Bernard Landry nous parle de la guerre des monnaies. Depuis près de cinq ans, le commerce du Canada découvre ce qu’implique un dollar dont la valeur rivalise avec celle de son grand frère américain. Et cette situation risque de durer : le président du World Energy Council (WEC), Pierre Gadonneix, nous met en garde contre une montée importante des prix de l’énergie, et en tout premier lieu du pétrole, pour les prochains mois ; or, la valeur de notre dollar est corrélée avec le prix du baril de pétrole… Tout dépendra de la vigueur de la reprise internationale, surtout chez les puissances émergentes comme la Chine et l’Inde, devenues des moteurs économiques du monde et grandes consommatrices de formes d’énergie dont elles ne disposent pratiquement pas chez elles.
Voilà une bonne nouvelle pour le Canada, important producteur de pétrole qui met plus que jamais le Québec au défi de la productivité et de la compétitivité. Yvan Allaire et Mihaela Firsirotu, dans un dossier exclusif à Forces, nous rappellent des chiffres et des réalités significatifs quant à la position actuelle des Québécois en regard des grands enjeux de cette deuxième décennie du millénaire. Oui, il y a un revers positif à cette médaille que l’on se complaît trop souvent à nous montrer du même côté; le Québec, au-delà de ses lacunes importantes, possède bel et bien de solides assises pour faire face aux grands enjeux de la mondialisation.

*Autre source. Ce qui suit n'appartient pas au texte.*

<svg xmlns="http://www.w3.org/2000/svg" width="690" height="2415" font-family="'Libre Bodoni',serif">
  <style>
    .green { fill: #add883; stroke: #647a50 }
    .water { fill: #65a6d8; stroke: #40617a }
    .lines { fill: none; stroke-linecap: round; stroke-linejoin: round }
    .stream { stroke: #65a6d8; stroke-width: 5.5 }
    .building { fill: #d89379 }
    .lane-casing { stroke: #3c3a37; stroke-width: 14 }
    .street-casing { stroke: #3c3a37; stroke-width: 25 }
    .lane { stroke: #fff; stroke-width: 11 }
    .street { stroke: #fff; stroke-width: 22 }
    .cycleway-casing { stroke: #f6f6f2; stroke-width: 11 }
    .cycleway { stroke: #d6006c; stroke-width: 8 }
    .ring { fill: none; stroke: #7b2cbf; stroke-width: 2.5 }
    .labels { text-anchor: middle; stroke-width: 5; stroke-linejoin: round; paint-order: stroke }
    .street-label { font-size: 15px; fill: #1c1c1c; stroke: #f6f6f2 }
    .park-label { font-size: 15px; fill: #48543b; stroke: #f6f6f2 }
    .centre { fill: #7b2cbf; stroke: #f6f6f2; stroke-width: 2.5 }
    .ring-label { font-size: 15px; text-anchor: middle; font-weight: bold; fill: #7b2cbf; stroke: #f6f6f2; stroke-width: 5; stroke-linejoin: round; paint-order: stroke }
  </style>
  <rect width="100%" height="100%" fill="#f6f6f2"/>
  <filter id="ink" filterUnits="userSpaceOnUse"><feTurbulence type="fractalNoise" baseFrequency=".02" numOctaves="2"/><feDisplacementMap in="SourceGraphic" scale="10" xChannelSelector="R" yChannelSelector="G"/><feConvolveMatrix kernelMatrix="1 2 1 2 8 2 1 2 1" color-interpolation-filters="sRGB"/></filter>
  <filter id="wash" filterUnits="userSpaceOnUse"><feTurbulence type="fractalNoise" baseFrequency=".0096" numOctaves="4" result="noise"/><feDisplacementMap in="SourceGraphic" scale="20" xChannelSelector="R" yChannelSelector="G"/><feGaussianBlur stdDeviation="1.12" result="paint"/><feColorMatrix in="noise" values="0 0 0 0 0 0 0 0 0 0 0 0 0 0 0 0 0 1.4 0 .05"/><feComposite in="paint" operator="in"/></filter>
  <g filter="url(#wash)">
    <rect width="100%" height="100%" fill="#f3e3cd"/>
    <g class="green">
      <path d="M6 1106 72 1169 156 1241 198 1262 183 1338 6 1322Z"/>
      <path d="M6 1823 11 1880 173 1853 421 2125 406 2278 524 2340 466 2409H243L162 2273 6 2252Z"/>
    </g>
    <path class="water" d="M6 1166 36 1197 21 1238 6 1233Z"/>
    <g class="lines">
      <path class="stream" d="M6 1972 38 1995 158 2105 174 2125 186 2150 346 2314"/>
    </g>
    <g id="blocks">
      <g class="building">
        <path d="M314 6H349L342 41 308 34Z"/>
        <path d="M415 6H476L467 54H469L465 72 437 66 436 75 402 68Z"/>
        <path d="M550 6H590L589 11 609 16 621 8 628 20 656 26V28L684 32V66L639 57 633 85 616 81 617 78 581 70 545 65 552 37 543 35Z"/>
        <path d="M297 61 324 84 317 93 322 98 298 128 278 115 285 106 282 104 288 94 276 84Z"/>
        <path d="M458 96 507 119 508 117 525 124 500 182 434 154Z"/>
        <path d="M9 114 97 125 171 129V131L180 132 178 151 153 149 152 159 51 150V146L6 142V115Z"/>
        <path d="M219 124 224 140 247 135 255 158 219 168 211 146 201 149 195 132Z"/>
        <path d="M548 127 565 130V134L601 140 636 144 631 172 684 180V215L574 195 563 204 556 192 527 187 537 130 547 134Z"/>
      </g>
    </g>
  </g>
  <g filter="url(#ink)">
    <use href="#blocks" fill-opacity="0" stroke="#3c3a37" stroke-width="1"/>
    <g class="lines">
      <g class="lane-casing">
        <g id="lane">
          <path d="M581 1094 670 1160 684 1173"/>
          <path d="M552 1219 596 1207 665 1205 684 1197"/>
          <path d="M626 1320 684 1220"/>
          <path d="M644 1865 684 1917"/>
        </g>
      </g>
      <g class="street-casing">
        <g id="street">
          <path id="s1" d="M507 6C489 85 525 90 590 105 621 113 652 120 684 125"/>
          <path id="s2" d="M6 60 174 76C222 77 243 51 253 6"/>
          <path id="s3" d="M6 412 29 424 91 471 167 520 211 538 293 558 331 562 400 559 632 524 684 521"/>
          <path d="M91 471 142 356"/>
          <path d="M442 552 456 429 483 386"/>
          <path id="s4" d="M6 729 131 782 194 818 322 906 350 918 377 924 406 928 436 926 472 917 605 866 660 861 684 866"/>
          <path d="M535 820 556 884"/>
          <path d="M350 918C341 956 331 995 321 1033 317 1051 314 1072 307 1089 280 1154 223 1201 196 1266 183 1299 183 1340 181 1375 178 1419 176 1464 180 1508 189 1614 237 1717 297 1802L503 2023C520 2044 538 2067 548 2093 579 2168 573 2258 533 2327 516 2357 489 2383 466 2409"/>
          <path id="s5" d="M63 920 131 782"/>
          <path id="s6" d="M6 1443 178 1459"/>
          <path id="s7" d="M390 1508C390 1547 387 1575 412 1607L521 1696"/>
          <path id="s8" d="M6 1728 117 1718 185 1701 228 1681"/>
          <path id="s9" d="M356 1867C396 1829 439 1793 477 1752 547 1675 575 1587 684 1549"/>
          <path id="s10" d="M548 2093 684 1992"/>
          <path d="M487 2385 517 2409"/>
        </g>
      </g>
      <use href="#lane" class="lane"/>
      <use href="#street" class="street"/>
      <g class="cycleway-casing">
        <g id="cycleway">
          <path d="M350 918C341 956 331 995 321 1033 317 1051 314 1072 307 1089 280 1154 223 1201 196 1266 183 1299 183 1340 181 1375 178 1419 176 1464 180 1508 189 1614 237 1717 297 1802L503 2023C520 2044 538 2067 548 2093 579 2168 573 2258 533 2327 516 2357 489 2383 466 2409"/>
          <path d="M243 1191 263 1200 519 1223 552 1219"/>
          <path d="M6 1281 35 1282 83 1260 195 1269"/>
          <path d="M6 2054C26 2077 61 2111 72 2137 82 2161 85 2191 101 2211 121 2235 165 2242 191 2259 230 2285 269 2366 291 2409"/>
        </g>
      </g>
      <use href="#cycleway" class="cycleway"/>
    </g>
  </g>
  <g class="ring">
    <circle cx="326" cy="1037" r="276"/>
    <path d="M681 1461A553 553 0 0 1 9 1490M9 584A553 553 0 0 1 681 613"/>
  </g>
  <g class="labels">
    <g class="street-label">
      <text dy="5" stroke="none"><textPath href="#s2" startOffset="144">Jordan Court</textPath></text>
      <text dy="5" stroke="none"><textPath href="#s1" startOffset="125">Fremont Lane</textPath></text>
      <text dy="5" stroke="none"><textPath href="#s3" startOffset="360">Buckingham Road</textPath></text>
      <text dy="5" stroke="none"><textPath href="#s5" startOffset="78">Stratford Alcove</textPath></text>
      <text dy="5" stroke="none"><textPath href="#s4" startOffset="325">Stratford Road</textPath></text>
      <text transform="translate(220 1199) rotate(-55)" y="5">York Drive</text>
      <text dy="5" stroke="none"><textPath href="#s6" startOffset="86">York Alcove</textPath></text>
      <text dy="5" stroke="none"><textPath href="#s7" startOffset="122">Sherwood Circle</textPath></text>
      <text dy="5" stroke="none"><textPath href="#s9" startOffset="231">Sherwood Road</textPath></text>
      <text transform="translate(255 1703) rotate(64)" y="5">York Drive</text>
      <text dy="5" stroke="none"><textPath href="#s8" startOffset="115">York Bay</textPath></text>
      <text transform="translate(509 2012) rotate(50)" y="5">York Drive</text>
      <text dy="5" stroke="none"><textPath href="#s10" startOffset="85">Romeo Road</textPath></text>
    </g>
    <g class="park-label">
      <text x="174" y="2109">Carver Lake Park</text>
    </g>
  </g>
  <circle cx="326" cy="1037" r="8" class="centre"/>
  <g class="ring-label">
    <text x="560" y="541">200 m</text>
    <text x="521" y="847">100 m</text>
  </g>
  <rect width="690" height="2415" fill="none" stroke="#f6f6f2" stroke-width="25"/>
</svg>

Robert Dépatie, président-directeur général de Vidéotron, l’illustre fort bien dans l’entrevue qu’il donne à Guy Fournier. On a tendance à oublier qu’en parallèle aux laborieux ajustements économiques se joue une véritable révolution des communications qui offre aux citoyens l’accès à une information substantielle et instantanée sur à peu près tous les grands enjeux. Le gouvernement du Québec en a d’ailleurs fait la pénible expérience avec le dossier du gaz de schiste. Nos gouvernements, autant que nos entreprises, sont désormais obligés de trouver de nouvelles façons de rejoindre leur clientèle et de la satisfaire. L’entrevue qu’a menée Monique Grégoire auprès de John F. Barrett, président de Western & Southern Financial Group, le montre de façon éloquente.
Au Québec, on se souviendra que 2011 aura vu la mise en place de ce nouvel espace économique transatlantique si cher à son promoteur, le premier ministre Jean Charest. En effet, au moment où nous célébrons le 50e anniversaire des relations officielles entre le Québec et la France, voici que se confirme probablement pour juin prochain l’instauration d’un libre échange entre le Canada et l’Union européenne, dont on doit l’initiative à Jean Charest et au président français, Nicolas Sarkozy, qui a enclenché les négociations en 2008, à la faveur de sa présidence de l’Union européenne. Le Québec pourrait bien devenir le pilier canadien de ce pont transatlantique.
En effet, au-delà de leur orientation politique, tous les gouvernements du Québec se sont efforcés de développer un lien direct avec la France. La délégation du Québec à Paris, en dépit de moyens limités, a innové de façon remarquable en diplomatie internationale pour fonder, sur une référence culturelle commune et une coopération scientifique et économique capable de servir les intérêts des deux nations, cette relation que le Général de Gaulle qualifia de privilégiée. Disons-le franchement, ce ne fut pas facile. L’amitié est réelle, mais il n’est pas toujours évident que les cousins se comprennent bien.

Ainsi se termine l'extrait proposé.